I shot a gun for the first time two days ago. My friend’s girlfriend has a shotgun and he has a pistol, though I’m not sure whether they got them before or after meeting each other. Since with two guns and two people they had reached the point of mutually assured destruction, no doubt they brought me in as a proxy that could take bullets from both sides instead, like Vietnam. So they invited me to go “shooting.” Of course I was happy to join the ranks of those mountain men so rugged that they dared to turn a transitive verb into an intransitive. “To shoot.” “To go shooting.” This actually works for me, as I like to think of myself as a sort of existential shooter, defining myself by the action itself and not its object, which is to say I wasn’t even aiming at anything in particular, let alone hitting it. I was just in it for that cocky twitch of the wrist from the pistol’s recoil, that totally unearned sense of power which is a consolation for the massive humiliation that the human body suffers from the mere existence of guns.
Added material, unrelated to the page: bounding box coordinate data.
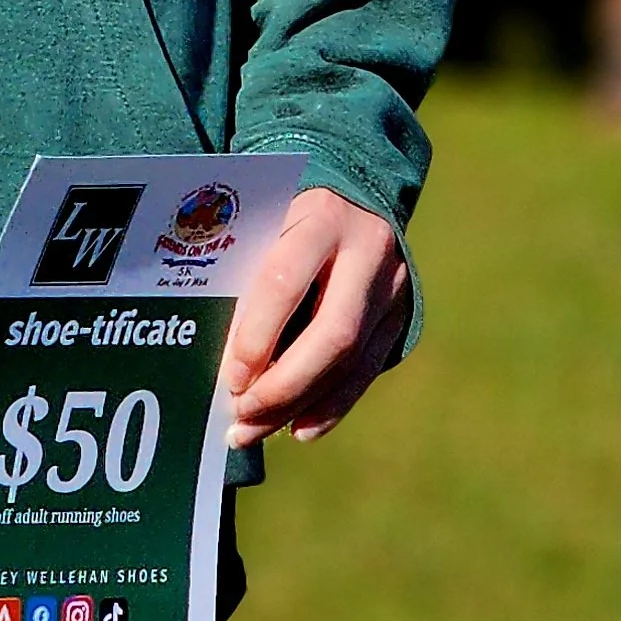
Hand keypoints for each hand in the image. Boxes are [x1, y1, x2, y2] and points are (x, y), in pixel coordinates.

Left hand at [225, 188, 410, 449]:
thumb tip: (219, 355)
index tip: (229, 377)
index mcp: (321, 216)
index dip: (256, 336)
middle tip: (240, 418)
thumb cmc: (283, 208)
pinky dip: (331, 405)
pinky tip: (298, 429)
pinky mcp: (400, 314)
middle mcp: (368, 250)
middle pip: (333, 333)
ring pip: (352, 360)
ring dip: (301, 405)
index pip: (286, 282)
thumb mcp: (263, 219)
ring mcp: (392, 286)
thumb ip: (244, 270)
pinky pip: (368, 370)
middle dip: (284, 386)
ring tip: (254, 430)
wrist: (351, 191)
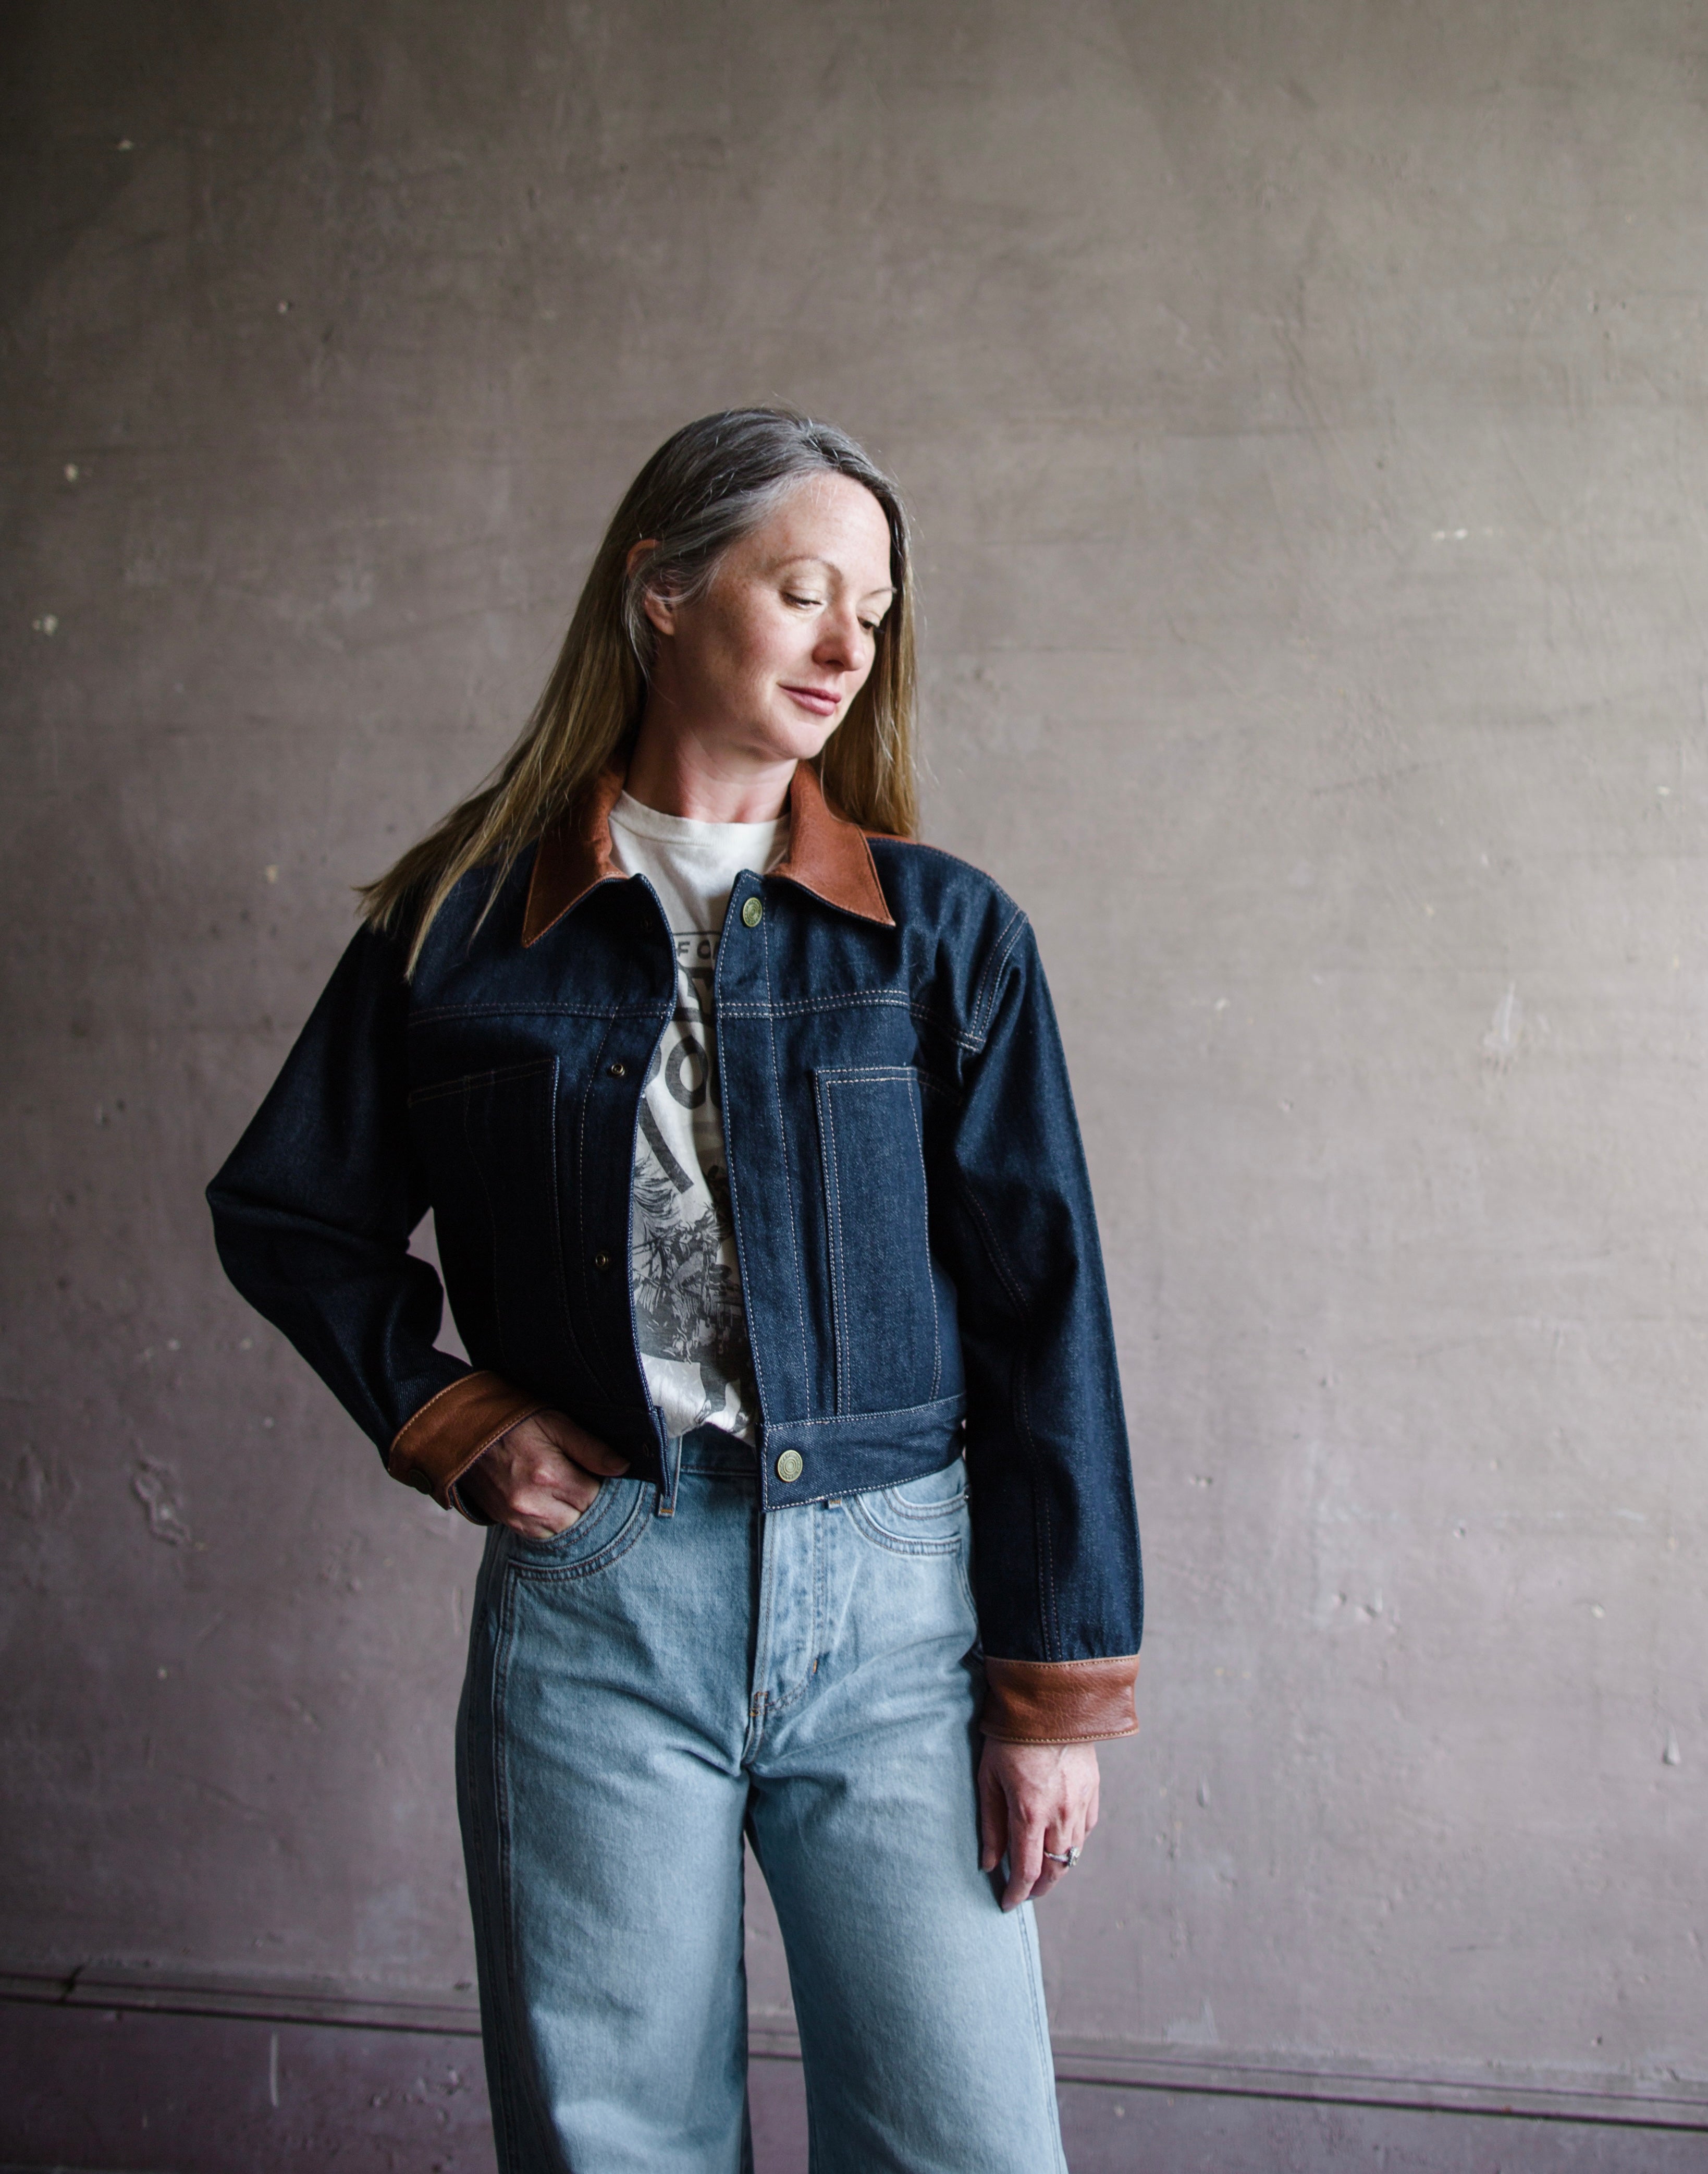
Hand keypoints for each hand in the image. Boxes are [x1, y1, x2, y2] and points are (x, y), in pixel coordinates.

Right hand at [456, 1410, 628, 1538]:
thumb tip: (623, 1467)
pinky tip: (546, 1498)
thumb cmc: (513, 1423)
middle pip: (580, 1516)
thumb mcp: (556, 1423)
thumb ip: (591, 1448)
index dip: (598, 1482)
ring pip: (563, 1529)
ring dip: (568, 1512)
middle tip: (575, 1476)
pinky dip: (550, 1520)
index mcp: (548, 1474)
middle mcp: (532, 1503)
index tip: (591, 1469)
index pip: (594, 1496)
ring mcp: (517, 1517)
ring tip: (559, 1486)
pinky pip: (541, 1533)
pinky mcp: (507, 1523)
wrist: (464, 1432)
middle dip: (584, 1499)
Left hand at [977, 1739, 1099, 1909]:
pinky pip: (1087, 1829)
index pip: (1027, 1869)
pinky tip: (1060, 1841)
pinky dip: (1074, 1843)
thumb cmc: (1009, 1736)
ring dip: (1057, 1868)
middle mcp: (1060, 1813)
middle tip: (1025, 1892)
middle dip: (1039, 1887)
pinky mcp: (1094, 1790)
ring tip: (1041, 1871)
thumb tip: (990, 1864)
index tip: (1007, 1903)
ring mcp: (1081, 1802)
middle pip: (1055, 1869)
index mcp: (1030, 1812)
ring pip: (1074, 1853)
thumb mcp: (989, 1777)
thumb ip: (991, 1825)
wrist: (1049, 1700)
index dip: (1017, 1893)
The caveman brain of humans still tends to think of a fight as the sort of tiff or scrum where you have a chance of protecting yourself. It’s hard to accept emotionally the frightening asymmetry of the modern age, where any battle involving firearms means, as far as the human body is concerned, all offense and no defense. Still, maybe our helplessness to protect ourselves from our own inventions has paradoxically made the world a safer place in the end, has given pause to all those wishing to do each other in but fearful of suffering the same in retaliation, just like in a more extreme sense world peace has flourished in the shade of the mushroom cloud. In any case, that’s not the source of the satisfaction you experience when blasting away with a .22 on the side of a mountain. But even though like Zeus we were standing aloft raining down hot-blooded justice on random rocks and trees, he showed us the inferiority of our arsenal to his by promptly raining us out. If only every army commencing hostilities in some fetid drainage ditch like Belgium could be so easily dissuaded.